What you are asked to do:
How many lines in the listing below contain the string "Example"? Say only the number.

Supplied data:
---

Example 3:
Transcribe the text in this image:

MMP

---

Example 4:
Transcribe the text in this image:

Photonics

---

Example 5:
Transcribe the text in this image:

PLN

==

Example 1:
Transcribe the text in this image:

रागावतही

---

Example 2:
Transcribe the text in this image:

Completed task:
5